## [Actions to take]
**a)** Answer these about the forum thread on college:
(i) Which publisher does MechanicallyMinded complain about buying new books from every year?
(ii) According to MechanicallyMinded, what does whether college is helpful and useful depend on?
(iii) What device does MechanicallyMinded's post say it was sent from?
**b)** Please continue the forum thread on whether college is a scam from the point where it stops.

## [Text passage]
§

# College is a scam



## mrfunkyg (Jan 18, 2017)

ANy of you college students wonder if its a scam?


----------



## MechanicallyMinded (Jul 17, 2017)

mrfunkyg said:


> ANy of you college students wonder if its a scam?


It's definitely a scam in some ways.

Why has college tuition risen far faster than inflation (cough cough, government money)?

Why has the college total spending not matched with a great increase in education quality ?

Why do I have to pay for new books from Mcgraw every damn year?

Why are dorms more expensive than apartments?

Why the hell do professors have the right to tell me I didn't work hard enough for the class when I'm the ****ing on paying for it and paying his ****ing salary, it's his/her ****ing fault for not giving a **** if I pass or fail.

What other industry on earth do you pay for a service and have your money basically stolen if you don't do all the work yourself even though you paid them to help you...like what the **** is that.

Is it a scam....yes
Is it helpful and useful....really depends on your major

For me I can deal with it because I know I have a job lined up as soon as I'm done.

For other you really need to realize college isn't everything. It's overrated in most cases

Sent from my SM-S902L using Tapatalk


----------



## WillYouStopDave (Jul 14, 2013)

§

## [Source information]
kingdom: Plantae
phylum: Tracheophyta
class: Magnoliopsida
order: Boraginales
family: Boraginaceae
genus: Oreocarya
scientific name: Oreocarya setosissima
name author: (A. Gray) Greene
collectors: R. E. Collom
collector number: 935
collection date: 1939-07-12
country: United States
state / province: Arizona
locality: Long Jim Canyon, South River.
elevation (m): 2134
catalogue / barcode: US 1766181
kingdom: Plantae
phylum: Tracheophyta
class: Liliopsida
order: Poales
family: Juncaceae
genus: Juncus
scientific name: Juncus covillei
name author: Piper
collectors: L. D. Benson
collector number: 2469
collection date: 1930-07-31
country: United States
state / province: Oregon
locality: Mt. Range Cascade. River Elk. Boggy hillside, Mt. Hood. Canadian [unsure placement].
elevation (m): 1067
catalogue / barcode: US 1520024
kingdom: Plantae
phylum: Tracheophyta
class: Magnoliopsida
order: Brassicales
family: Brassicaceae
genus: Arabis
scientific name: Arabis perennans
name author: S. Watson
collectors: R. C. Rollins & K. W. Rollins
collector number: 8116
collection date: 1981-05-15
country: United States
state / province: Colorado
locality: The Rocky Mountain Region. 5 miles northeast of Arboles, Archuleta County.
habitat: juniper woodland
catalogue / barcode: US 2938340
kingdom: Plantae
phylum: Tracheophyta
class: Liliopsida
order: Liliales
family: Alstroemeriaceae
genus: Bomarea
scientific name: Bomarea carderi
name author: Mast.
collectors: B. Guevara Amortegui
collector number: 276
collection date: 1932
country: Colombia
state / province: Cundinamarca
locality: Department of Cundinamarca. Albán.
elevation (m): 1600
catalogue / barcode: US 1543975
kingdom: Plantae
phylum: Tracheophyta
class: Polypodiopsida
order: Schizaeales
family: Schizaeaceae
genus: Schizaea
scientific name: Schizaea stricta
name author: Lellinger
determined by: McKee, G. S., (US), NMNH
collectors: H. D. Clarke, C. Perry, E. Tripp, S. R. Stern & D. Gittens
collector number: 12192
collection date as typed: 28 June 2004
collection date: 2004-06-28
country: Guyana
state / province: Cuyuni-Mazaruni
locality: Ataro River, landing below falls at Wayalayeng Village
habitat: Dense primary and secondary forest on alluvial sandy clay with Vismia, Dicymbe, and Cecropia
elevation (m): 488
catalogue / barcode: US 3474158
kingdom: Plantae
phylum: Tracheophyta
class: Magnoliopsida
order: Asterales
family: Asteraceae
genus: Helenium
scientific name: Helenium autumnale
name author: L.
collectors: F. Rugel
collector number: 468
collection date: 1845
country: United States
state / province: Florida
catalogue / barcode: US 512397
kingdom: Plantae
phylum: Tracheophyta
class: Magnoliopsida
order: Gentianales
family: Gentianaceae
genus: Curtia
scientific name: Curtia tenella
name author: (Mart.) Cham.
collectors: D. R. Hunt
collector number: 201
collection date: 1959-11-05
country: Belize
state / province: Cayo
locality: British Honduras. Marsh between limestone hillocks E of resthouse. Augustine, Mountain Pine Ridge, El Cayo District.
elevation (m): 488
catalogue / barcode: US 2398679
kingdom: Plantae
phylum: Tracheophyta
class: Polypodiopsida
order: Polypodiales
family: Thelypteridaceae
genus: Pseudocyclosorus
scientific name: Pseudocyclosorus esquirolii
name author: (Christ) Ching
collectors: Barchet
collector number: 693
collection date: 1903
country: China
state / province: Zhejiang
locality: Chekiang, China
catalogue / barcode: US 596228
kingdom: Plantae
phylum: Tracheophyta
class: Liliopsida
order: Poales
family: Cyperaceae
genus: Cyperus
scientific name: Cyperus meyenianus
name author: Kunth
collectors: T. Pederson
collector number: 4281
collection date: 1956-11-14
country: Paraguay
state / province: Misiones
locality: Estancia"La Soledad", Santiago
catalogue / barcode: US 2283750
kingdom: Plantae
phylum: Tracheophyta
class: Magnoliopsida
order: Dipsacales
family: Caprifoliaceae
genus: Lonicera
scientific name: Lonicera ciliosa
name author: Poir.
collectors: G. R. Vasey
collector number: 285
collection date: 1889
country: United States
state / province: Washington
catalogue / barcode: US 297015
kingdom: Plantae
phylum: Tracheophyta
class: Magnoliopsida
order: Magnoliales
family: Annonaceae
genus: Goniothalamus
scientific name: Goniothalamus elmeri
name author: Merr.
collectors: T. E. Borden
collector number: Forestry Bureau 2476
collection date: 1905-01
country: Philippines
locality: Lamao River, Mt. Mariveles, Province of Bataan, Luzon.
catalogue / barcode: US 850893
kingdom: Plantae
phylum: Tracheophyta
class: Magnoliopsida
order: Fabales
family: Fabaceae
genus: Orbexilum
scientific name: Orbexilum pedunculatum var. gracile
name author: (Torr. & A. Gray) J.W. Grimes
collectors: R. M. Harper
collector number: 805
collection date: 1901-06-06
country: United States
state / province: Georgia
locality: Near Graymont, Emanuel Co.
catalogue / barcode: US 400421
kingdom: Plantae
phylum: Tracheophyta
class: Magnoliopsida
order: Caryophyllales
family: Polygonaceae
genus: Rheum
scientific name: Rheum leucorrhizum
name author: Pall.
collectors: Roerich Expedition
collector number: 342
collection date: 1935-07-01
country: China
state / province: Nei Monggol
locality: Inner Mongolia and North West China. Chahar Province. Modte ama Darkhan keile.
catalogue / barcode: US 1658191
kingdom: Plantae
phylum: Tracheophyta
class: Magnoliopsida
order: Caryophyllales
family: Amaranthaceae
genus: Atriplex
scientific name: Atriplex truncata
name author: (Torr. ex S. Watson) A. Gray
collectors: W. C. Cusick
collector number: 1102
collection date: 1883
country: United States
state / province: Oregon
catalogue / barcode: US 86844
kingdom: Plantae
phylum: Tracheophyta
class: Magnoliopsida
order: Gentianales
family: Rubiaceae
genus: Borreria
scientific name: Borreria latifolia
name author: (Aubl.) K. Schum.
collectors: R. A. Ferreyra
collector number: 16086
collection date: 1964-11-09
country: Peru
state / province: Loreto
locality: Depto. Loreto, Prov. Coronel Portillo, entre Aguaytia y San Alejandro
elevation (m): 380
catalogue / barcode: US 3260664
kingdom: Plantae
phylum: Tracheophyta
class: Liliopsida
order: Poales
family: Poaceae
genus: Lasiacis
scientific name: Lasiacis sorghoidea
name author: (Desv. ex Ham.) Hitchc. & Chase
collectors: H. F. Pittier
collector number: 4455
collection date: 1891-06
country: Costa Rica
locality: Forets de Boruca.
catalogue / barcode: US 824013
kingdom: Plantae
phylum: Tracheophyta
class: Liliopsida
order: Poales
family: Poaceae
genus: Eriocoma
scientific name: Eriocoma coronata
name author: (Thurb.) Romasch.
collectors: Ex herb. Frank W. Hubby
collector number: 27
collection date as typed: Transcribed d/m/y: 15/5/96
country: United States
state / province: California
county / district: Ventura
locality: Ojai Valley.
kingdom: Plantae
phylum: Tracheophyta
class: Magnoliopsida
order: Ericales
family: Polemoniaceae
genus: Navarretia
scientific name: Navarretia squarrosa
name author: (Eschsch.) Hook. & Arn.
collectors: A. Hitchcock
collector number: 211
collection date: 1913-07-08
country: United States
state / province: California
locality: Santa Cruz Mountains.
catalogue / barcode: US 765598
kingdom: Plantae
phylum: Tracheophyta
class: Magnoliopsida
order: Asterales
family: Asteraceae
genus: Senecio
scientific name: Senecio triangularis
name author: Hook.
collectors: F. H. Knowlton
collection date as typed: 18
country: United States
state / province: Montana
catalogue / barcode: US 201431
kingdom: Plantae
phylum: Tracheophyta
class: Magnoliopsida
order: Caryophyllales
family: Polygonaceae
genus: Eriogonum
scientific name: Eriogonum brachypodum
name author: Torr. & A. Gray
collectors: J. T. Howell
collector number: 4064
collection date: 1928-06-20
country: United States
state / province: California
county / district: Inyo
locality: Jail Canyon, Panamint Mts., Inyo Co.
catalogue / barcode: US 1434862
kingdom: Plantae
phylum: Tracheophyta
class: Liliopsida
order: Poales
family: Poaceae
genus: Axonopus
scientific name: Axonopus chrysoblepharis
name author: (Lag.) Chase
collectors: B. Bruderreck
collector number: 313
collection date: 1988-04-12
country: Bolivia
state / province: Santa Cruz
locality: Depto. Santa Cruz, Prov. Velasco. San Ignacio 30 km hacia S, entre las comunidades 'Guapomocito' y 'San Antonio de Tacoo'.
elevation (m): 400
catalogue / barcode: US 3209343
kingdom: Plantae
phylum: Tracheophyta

§

## [Outputs in order]
**a)**
(i) Mcgraw
(ii) Your major
(iii) An SM-S902L, using Tapatalk

**b)**
MechanicallyMinded said:


> What other industry on earth do you pay for a service and have your money basically stolen if you don't do all the work yourself even though you paid them to help you...like what the **** is that.


 Healthcare. OK, you don't have to do all the work with healthcare. But you do have to pay people who claim they chose medicine to help people who won't lift a finger to help anyone if they don't get paid hundreds of dollars an hour. Thieves is what they are.


----------



## andy0128 (Dec 19, 2003)

They are there first and foremost to make money. I went to a so called respectable university but i don't think standards were that high. If you didn't turn up to classes much but did enough to pass no one would care. In my first year i probably skipped about a third of classes. Never got a letter or warning. I hung out with some humanities students who never did any work or probably did on average 1-2h study a day. The whole scene around the student residences was oriented to partying every night. Promotions and cheap drinks at all the surrounding bars. There were loads of drugs and cannibis yet i can't recall of hearing anyone getting pulled up for drug related offences. People will say you should just ignore that lifestyle but its so easy to get caught up in it at a young age. I had a lot of fun from my time at college but i was completely unprepared for a career. Is it a scam? I think it's become too orientated around attracting students (mistly middle class ones who'll invest more in the lical economy) and lowering the bar in terms of discipline to achieve that.


----------



## Maslow (Dec 24, 2003)

MechanicallyMinded said:


> It's definitely a scam in some ways.
> 
> Why has college tuition risen far faster than inflation (cough cough, government money)?
> 
> ...


I don't think it's a scam. It's just way overpriced.

Nobody who wants should be denied higher education just because they can't afford it or they don't want to incur massive debt. And that's the way it used to be 20 years ago.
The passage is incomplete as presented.